__Aim of the task__
Would you please output the lines of the data below from the one containing "focal_35mm: 532" to the end, exactly and with nothing added?

__Data records__
================

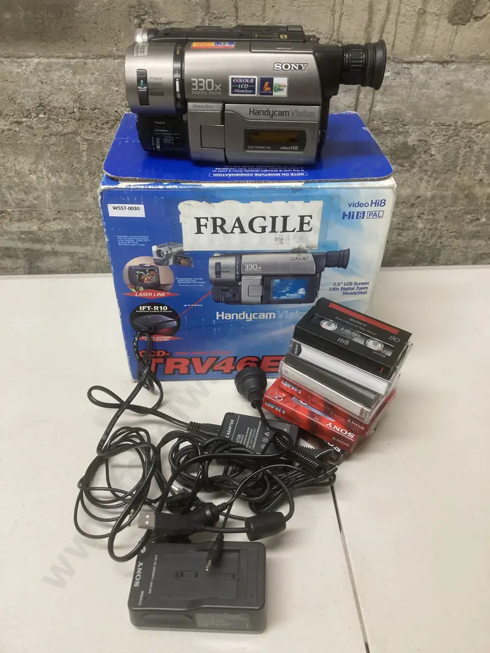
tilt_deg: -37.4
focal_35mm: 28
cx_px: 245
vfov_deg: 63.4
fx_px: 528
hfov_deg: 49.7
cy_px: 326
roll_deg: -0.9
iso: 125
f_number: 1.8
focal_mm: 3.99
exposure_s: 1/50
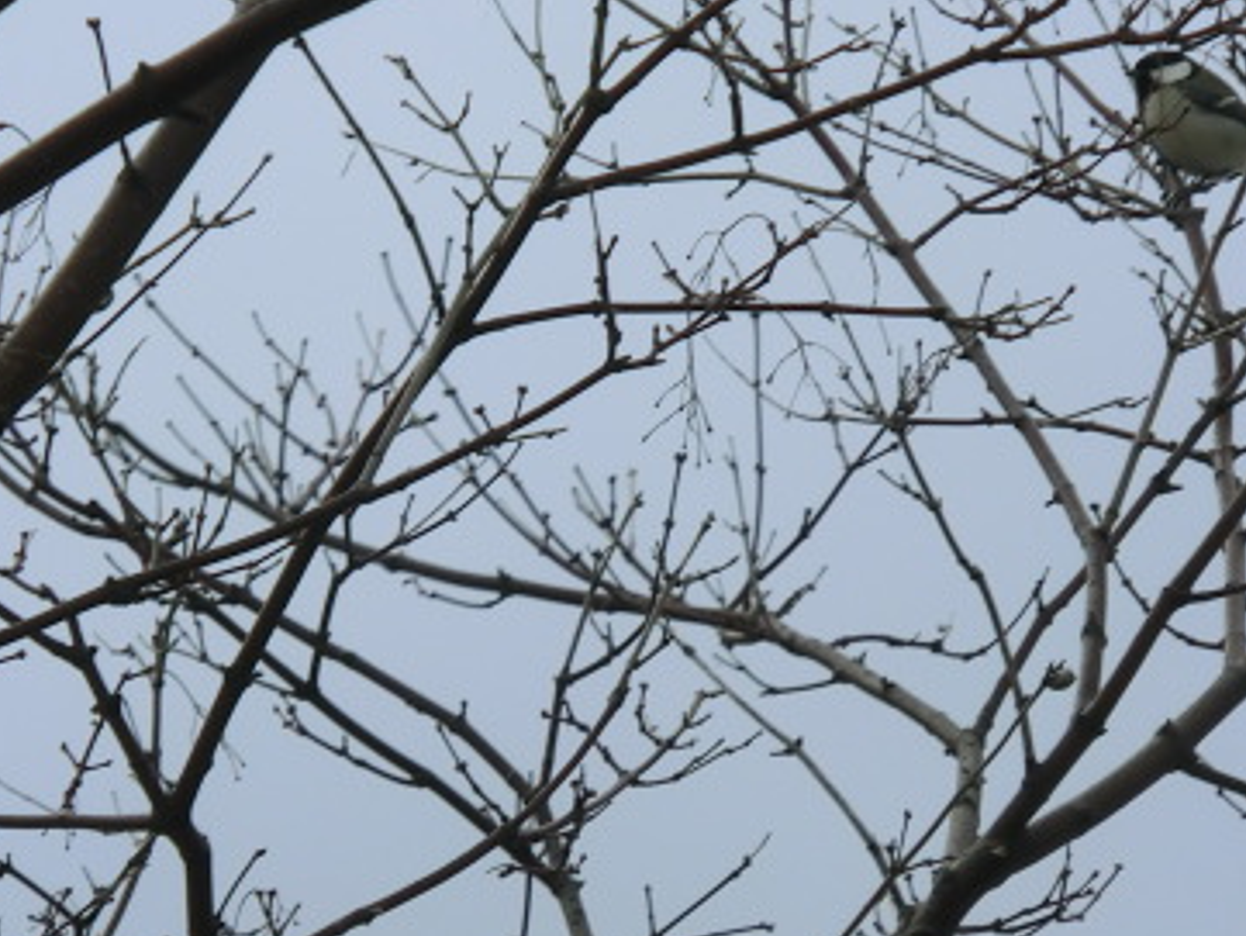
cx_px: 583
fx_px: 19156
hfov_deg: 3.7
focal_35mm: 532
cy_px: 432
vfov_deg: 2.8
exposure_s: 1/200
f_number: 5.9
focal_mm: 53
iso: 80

================

__Answer section__
focal_35mm: 532
cy_px: 432
vfov_deg: 2.8
exposure_s: 1/200
f_number: 5.9
focal_mm: 53
iso: 80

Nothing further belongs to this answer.